The combined design of the present study revealed that the near-axis region, which is often considered to be the sole determinant of symmetry detection, plays little role under noise-limited conditions, since masking it from view has only a small effect on detectability. Overall, the results are inconsistent with all published models of symmetry processing of which we are aware. The data require a more elaborated model of the form that we propose, consisting of a band of local-feature-selective symmetry processors configured as long-range pairs of local multiplicative contrast detectors that register similar contrasts at pairs of locations equidistant from a symmetry axis.
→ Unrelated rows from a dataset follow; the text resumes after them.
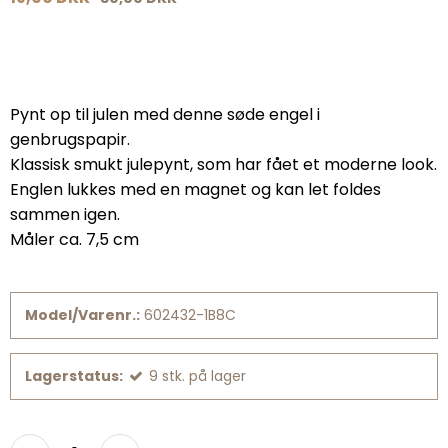
Pynt op til julen med denne søde engel i
genbrugspapir.
Klassisk smukt julepynt, som har fået et moderne look.
Englen lukkes med en magnet og kan let foldes
sammen igen.
Måler ca. 7,5 cm
Model/Varenr.:
602432-1B8C
Lagerstatus:
9
stk.
på lager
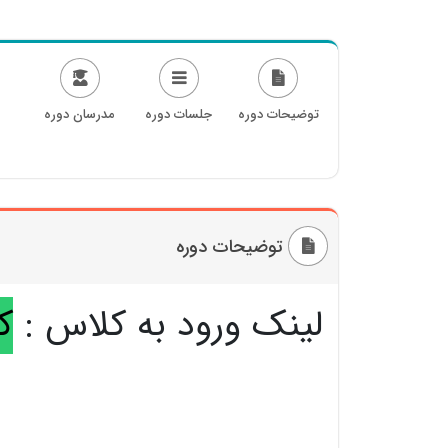
توضیحات دوره
جلسات دوره
مدرسان دوره
توضیحات دوره
لینک ورود به کلاس :
ک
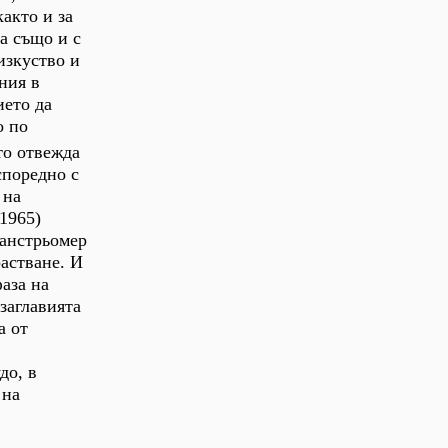
акто и за
а също и с
изкуство и
ния в
ието да
о по
то отвежда
споредно с
 на
1965)
ранстрьомер
растване. И
фаза на
заглавията
а от
до, в
 на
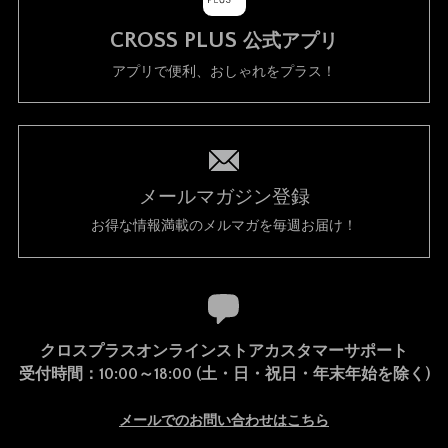
CROSS PLUS
公式アプリ
アプリで便利、おしゃれをプラス！
メールマガジン登録
お得な情報満載のメルマガを毎週お届け！
クロスプラスオンラインストアカスタマーサポート
受付時間：10:00～18:00 (土・日・祝日・年末年始を除く)
メールでのお問い合わせはこちら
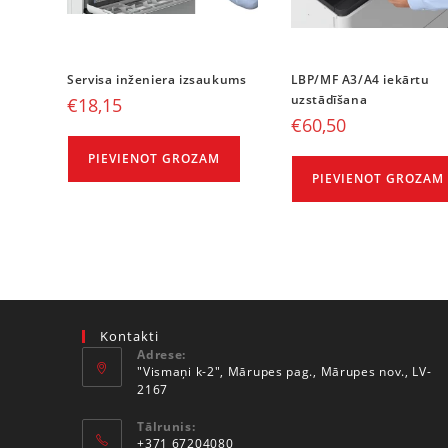
Servisa inženiera izsaukums
LBP/MF A3/A4 iekārtu
uzstādīšana
€
18,15
€
60,50
PIEVIENOT GROZAM
PIEVIENOT GROZAM
Kontakti
Adrese:
"Vismaņi k-2", Mārupes pag., Mārupes nov., LV-
2167
Tālrunis:
+371 67204080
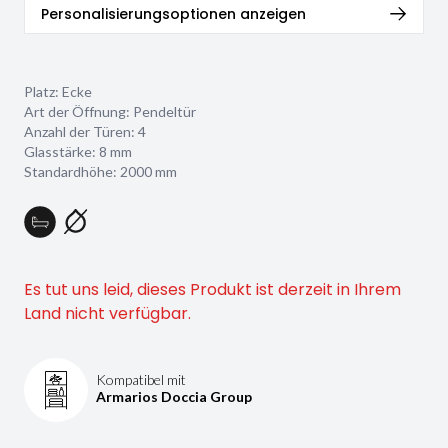
Personalisierungsoptionen anzeigen
Platz: Ecke
Art der Öffnung: Pendeltür
Anzahl der Türen: 4
Glasstärke:
8 mm
Standardhöhe: 2000 mm
Es tut uns leid, dieses Produkt ist derzeit in Ihrem
Land nicht verfügbar.
Kompatibel mit
Armarios Doccia Group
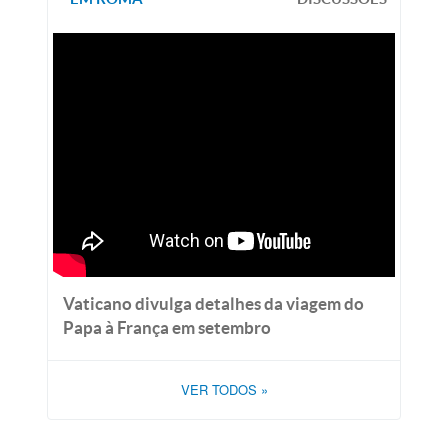
Vaticano divulga detalhes da viagem do
Papa à França em setembro
VER TODOS
»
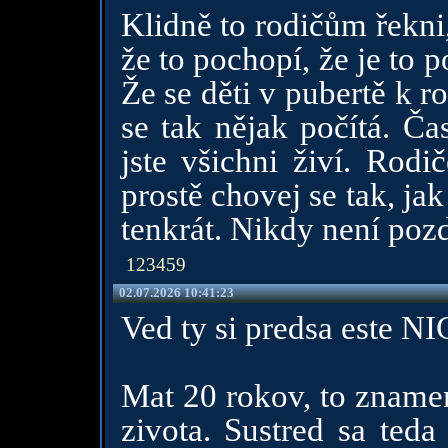
Klidně to rodičům řekni,
že to pochopí, že je to p
Že se děti v pubertě k r
se tak nějak počítá. Ča
jste všichni živí. Rodi
prostě chovej se tak, jak
tenkrát. Nikdy není pozd
123459
02.07.2026 10:41:23
Ved ty si predsa est
Mat 20 rokov, to znamen
zivota. Sustred sa teda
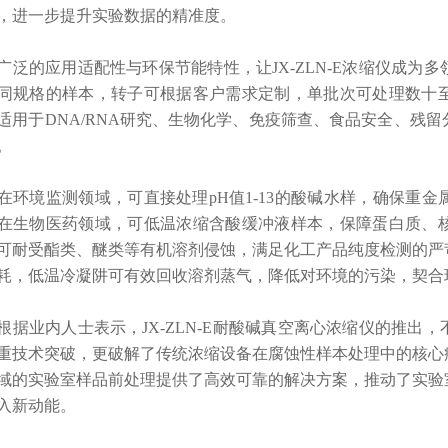
，进一步提升实验数据的精准度。
的应用适配性与环保节能特性，让JX-ZLN-E浓缩仪成为
同规格的样本，转子可根据客户需求定制，单批次可处理数十
适用于DNA/RNA研究、生物化学、免疫筛查、食品安全、残
。
在环境监测领域，可直接处理pH值1-13的酸碱水样，确保重
在生物医药领域，可低温浓缩含酸缓冲液样本，保障蛋白质、
可耐受酯类、醚类等有机溶剂侵蚀，满足化工产品纯度检测的严
耗，低温冷凝阱可有效回收溶剂蒸气，降低对环境的污染，契合
业内人士表示，JX-ZLN-E耐酸碱真空离心浓缩仪的推出
重技术突破，更破解了传统浓缩设备在腐蚀性样本处理中的核心
域的实验室样品前处理提供了高效可靠的解决方案，
推动了实验
入新动能。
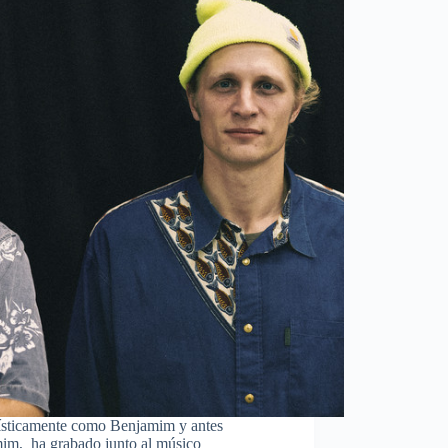
tísticamente como Benjamim y antes
im, ha grabado junto al músico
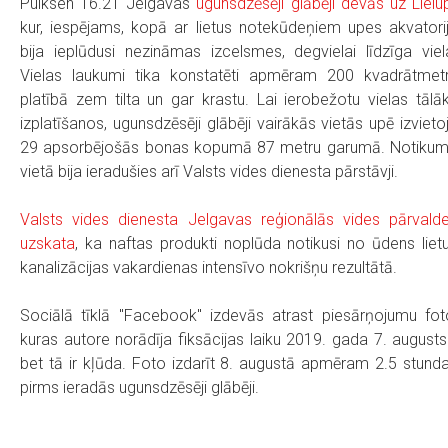
Pulksen 16.21 Jelgavas
ugunsdzēsēji glābēji devās uz Lielu
kur, iespējams, kopā ar lietus notekūdeņiem upes akvatori
bija ieplūdusi nezināmas izcelsmes, degvielai līdzīga viel
Vielas laukumi tika konstatēti apmēram 200 kvadrātmet
platībā zem tilta un gar krastu. Lai ierobežotu vielas tālā
izplatīšanos, ugunsdzēsēji glābēji vairākās vietās upē izvieto
29 apsorbējošās bonas kopumā 87 metru garumā. Notiku
vietā bija ieradušies arī Valsts vides dienesta pārstāvji.
Valsts vides dienesta Jelgavas reģionālās vides pārvald
uzskata
, ka naftas produkti noplūda notikusi no ūdens liet
kanalizācijas vakardienas intensīvo nokrišņu rezultātā.
Sociālā tīklā "Facebook" izdevās atrast piesārņojumu fot
kuras autore norādīja fiksācijas laiku 2019. gada 7. augusts
bet tā ir kļūda. Foto izdarīt 8. augustā apmēram 2.5 stund
pirms ieradās ugunsdzēsēji glābēji.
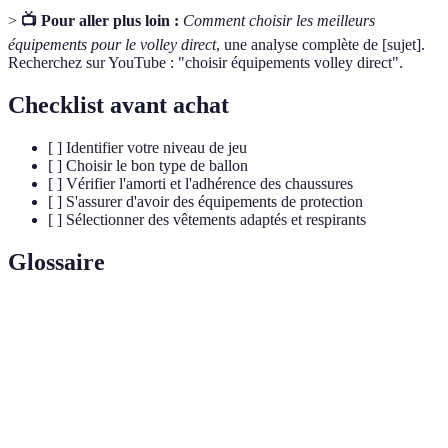
>
📺 Pour aller plus loin :
Comment choisir les meilleurs
équipements pour le volley direct
, une analyse complète de [sujet].
Recherchez sur YouTube : "choisir équipements volley direct".
Checklist avant achat
[ ] Identifier votre niveau de jeu
[ ] Choisir le bon type de ballon
[ ] Vérifier l'amorti et l'adhérence des chaussures
[ ] S'assurer d'avoir des équipements de protection
[ ] Sélectionner des vêtements adaptés et respirants
Glossaire
Terme
Définition
Sport d’équipe où deux équipes s’affrontent sur
Volleyball
un terrain divisé par un filet.
Amorti
Capacité à réduire les chocs lors de l'impact.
The primary symmetry signal from all such pairs of detectors is linearly summed relative to a prescribed symmetry axis, subject to an inhibitory gain control based on the external noise level which is then sent to a decision stage that optimizes the response relative to the prior knowledge of the axis location. This model accounts for all the parametric variance in the data, including the minor individual differences among observers. We therefore regard the noise masking and axis salience properties as key variables in discriminating among symmetry models, and as providing strong evidence in favor of the current model structure for this form of mid-level processing for object recognition.